• PROMPT
Search the records below for the line containing "The page tables". Write out that line and every line after it exactly as written.

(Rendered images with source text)

********************

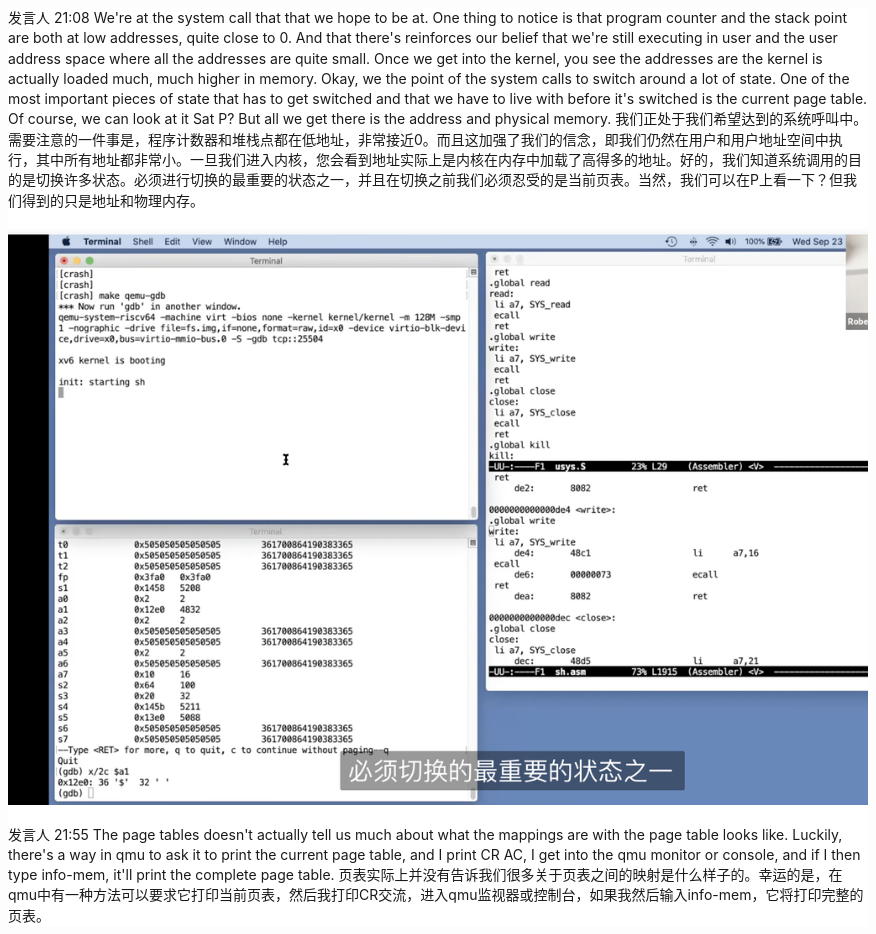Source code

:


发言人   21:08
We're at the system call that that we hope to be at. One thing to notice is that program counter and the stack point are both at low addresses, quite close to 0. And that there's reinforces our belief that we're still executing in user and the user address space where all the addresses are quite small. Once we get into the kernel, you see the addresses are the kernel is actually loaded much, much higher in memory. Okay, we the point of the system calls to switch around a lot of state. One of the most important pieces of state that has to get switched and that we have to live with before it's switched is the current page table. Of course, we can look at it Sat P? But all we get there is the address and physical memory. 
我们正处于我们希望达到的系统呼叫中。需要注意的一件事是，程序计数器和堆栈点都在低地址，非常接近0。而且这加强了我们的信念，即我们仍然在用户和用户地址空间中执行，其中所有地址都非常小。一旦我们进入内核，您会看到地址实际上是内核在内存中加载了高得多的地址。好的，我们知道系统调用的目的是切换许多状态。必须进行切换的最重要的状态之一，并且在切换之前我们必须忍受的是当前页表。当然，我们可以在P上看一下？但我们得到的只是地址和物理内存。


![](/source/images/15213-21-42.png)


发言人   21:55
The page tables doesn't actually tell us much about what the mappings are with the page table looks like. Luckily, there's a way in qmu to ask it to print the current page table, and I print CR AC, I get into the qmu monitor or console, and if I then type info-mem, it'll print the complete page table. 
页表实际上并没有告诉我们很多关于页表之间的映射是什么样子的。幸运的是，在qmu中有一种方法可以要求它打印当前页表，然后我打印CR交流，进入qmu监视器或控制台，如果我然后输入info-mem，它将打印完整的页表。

********************

• COMPLETED EXERCISE
The page tables doesn't actually tell us much about what the mappings are with the page table looks like. Luckily, there's a way in qmu to ask it to print the current page table, and I print CR AC, I get into the qmu monitor or console, and if I then type info-mem, it'll print the complete page table. 
页表实际上并没有告诉我们很多关于页表之间的映射是什么样子的。幸运的是，在qmu中有一种方法可以要求它打印当前页表，然后我打印CR交流，进入qmu监视器或控制台，如果我然后输入info-mem，它将打印完整的页表。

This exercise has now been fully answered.